Parents I work with say “I would never have talked back to my parents like my child does, they wouldn’t have tolerated it.”  On the other hand when I ask if they really talked to their parents, they often say no. And, “after school I went out with my bike and my friends in the neighborhood and my parents didn’t see me until dinner.  They didn’t know what we were doing.”  These parents reflect with nostalgia on that sense of freedom, that ability to explore, and problem solve, but often also express a sense of sadness that their parents didn’t know they were being bullied, didn’t realize they sometimes got into real trouble.  Parents say “I wrote all my college applications myself, my parents were hardly involved at all” they rue the fact that there is an expectation on them to be so involved with their children’s college application process, but they also feel they may not have received enough guidance in their own process.

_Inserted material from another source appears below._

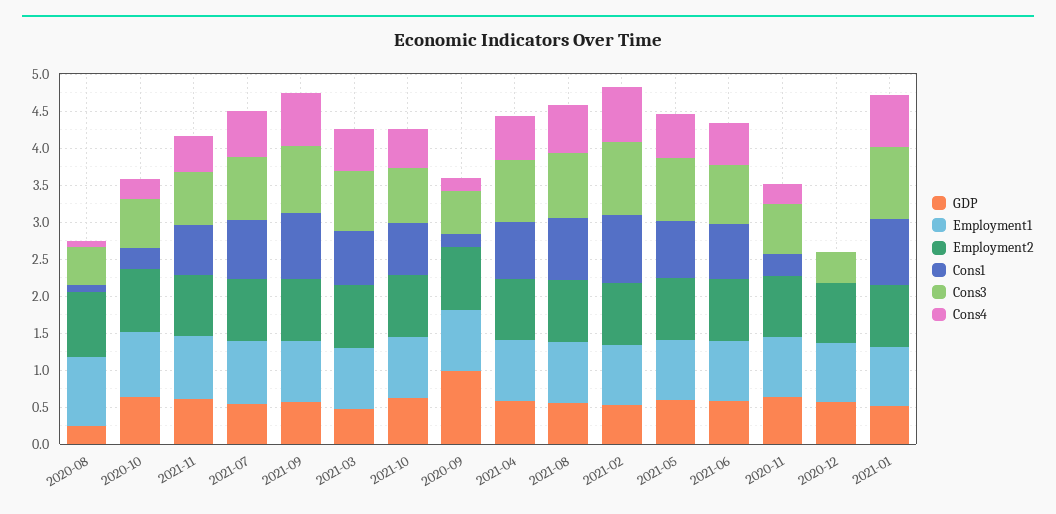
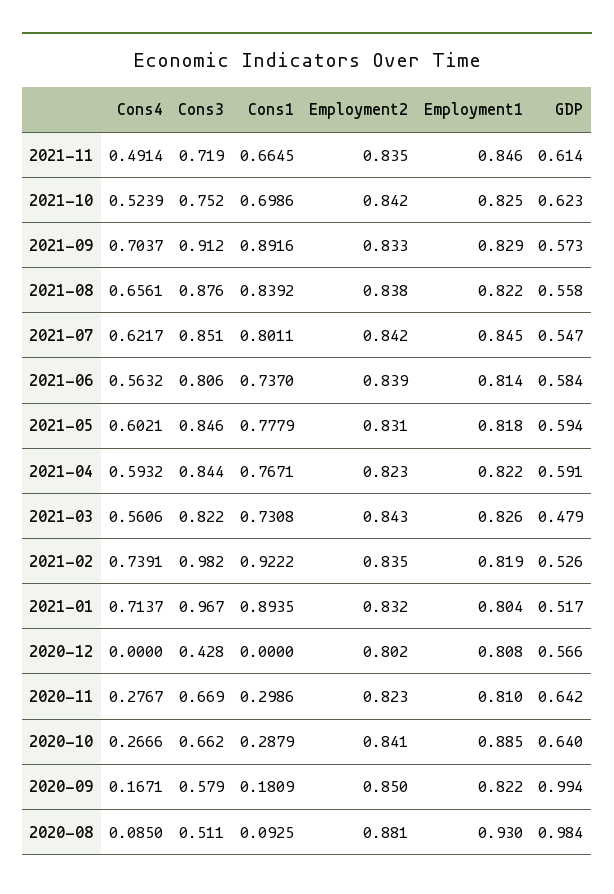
GDP, 2020-08: 0.25 -> 0.984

We live in a very different world now than when we were children.  With good reason there’s a lot more concern about safety.  It seems like it is much harder to get into a “good” college, and the expectations of the extracurricular activities, grades and AP courses on our children are so much higher than for us. It’s all very complicated and fraught.  But we tend to swing to the opposite extreme in an attempt to correct what we felt didn’t work for us.

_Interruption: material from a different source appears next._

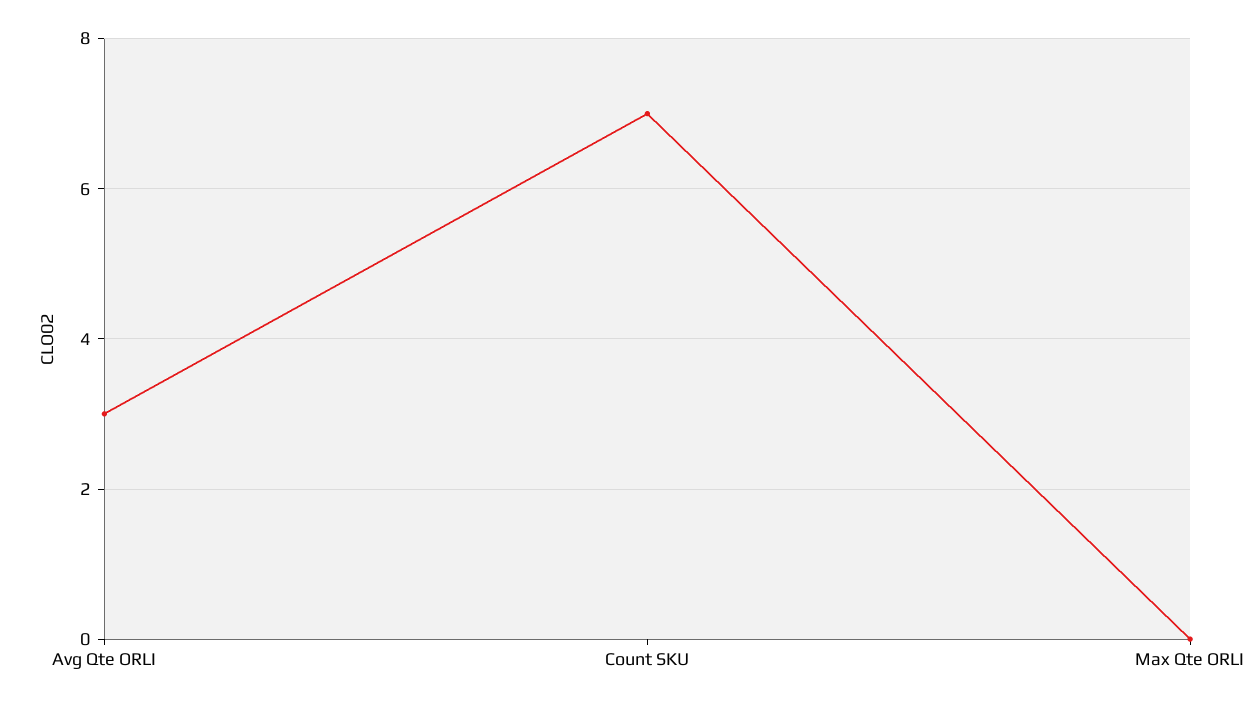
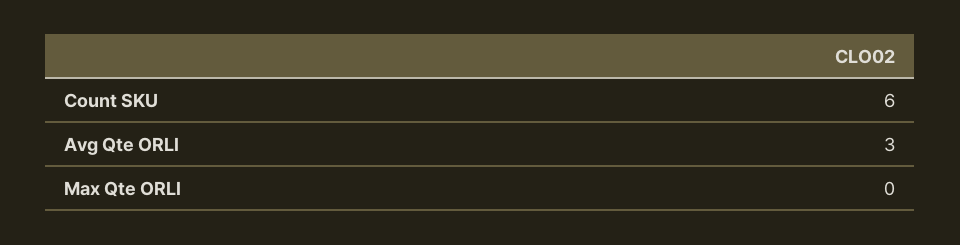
Count SKU: 7 -> 6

In a great article in the Atlantic,  Lori Gottleib writes about the “20 something’s” she sees in therapy. They often don’t have the necessary skills for day-to-day living perhaps because they did not participate in chores at home.   They expect things to always be perfect for them perhaps because they were sheltered from distress by parents intervening on their behalf even into the college years. They were not raised with firm limit setting, so perhaps they don’t know how to handle disappointment and frustration.  These children fear making choices because they were given so many choices they began to fear choosing any option because it precluded other options.  They have expectations that everything will be perfect for them perhaps because their parents always emphasized how special they were and put building self esteem as the most important goal of raising children.

I started to think about all this and came to the conclusion that in the swing to put more focus on self esteem, be more involved in our children’s lives, make sure they get into good colleges, prevent some of the pain we experienced,  some of us swung to an opposite extreme of not setting firm limits with our children, not promoting appropriate age level independence and problem solving and therefore we now have a problem with our children being equipped to handle distress and disappointment as well as be able to independently problem-solve. I don’t think the answer is to swing to the “Tiger Mom” approach.

I have spent a lot of time trying to think about how to find a middle ground approach and I hope to share my ideas and thoughts about that in this blog.